3. A method of preventing, reversing, reducing, or modulating intraocular vascularization, oxidative stress, autophagy, or inflammation in a subject comprising administering to the subject an agent comprising:
at least 30 consecutive amino acids of a p62/SQSTM1 polypeptide or a variant thereof;
a p62/SQSTM1 encoding nucleic acid, wherein said p62/SQSTM1 encoding nucleic acid encodes at least 30 consecutive amino acids of a p62/SQSTM1 polypeptide or a variant thereof;
a p62/SQSTM1 polypeptide at least 90% identical to SEQ ID NO. 2;
a p62/SQSTM1 polypeptide with at least one domain deletion;
a p62/SQSTM1 nucleic acid encoding a polypeptide at least 90% identical to SEQ ID NO. 2; or
a p62/SQSTM1 nucleic acid encoding a polypeptide with at least one domain deletion.

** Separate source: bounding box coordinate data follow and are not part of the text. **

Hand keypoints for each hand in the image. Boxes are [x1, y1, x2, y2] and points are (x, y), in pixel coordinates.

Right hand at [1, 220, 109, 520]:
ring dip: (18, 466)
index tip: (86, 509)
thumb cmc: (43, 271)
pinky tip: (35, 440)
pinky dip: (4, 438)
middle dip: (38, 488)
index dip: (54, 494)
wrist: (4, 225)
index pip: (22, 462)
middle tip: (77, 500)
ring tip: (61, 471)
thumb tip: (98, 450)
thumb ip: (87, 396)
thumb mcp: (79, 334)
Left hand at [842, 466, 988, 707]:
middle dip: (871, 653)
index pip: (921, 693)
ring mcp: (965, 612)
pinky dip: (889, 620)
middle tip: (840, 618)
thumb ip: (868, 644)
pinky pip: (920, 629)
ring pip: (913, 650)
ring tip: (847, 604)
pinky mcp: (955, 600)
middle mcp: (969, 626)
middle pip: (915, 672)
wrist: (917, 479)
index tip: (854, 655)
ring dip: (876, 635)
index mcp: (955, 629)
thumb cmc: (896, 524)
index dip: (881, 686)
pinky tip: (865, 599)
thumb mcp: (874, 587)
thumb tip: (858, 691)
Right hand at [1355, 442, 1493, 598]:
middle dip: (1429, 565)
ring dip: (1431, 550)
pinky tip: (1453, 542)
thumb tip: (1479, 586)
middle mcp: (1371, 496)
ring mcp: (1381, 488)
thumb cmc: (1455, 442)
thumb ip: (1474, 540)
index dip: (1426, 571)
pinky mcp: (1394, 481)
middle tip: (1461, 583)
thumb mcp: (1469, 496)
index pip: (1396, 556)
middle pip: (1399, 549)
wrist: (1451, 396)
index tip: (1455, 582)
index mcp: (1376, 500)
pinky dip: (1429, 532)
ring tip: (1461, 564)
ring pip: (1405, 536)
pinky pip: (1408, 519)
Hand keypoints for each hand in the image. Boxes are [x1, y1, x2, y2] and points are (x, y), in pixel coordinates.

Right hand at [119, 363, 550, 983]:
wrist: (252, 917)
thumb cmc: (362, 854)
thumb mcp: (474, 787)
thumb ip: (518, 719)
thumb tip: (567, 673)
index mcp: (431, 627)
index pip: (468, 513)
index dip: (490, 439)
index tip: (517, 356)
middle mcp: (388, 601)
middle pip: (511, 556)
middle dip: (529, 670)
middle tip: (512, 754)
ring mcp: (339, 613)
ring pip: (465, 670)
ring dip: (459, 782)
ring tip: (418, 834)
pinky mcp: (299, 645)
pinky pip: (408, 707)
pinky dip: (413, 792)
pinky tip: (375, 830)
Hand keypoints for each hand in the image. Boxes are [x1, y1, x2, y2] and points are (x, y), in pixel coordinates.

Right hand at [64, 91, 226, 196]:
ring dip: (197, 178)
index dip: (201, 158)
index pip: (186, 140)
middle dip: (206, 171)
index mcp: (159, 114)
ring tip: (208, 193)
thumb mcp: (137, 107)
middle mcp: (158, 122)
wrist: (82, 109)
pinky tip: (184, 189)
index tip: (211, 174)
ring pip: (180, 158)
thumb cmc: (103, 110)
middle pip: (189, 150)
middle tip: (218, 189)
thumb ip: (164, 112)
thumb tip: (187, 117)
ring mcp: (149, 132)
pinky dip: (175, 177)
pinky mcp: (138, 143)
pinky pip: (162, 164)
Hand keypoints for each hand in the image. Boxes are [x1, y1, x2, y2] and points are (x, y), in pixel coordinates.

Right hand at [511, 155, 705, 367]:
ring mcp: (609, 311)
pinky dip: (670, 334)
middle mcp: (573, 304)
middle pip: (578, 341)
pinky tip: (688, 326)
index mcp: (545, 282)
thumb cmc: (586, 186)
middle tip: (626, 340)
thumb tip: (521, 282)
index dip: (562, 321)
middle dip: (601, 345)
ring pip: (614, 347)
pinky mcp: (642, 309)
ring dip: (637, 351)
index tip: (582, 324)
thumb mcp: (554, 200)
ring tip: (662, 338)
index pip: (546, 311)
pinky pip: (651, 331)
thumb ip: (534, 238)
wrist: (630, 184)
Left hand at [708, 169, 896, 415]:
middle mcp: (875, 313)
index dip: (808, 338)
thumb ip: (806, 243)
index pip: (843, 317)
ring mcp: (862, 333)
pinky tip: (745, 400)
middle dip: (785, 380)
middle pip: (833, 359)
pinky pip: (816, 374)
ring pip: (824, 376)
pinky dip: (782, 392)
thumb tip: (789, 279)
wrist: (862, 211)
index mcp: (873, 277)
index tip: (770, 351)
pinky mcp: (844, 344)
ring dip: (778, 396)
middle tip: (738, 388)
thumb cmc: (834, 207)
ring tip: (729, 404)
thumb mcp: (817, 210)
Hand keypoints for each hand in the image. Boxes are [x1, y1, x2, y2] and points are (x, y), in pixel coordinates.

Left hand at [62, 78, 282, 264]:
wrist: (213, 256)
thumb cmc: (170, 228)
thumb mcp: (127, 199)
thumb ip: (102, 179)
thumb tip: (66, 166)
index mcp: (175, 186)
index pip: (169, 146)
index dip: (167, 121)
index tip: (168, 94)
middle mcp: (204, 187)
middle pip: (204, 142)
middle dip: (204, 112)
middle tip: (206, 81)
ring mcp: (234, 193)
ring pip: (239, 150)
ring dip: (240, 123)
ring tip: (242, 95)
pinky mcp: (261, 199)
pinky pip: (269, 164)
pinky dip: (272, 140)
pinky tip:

4. The method of any of the claims 1-3 wherein the administering of the agent to the subject is via a carrier.
5. The method of claim 4 where the carrier comprises a microorganism, virus, nanoparticle, polymer, liposome, or a protein.
6. The method of any of the claims 1-3, wherein the administering of the agent to the subject is via an intraocular, intramuscular, subcutaneous, per os, per rectum, intranasal, or intradermal route of administering.
7. The method of any of the claims 1-3 further comprising selecting the subject based on signs or symptoms of age-related macular degeneration.
8. The method of any of the claims 1-3 further comprising selecting the subject based on age or clinical signs or symptoms of aging.
9. The method of any of the claims 1-3 further comprising selecting the subject based on presence of risk factors of age-related macular degeneration.
10. The method of any of the claims 1-3 wherein a nucleic acid is a plasmid or an RNA.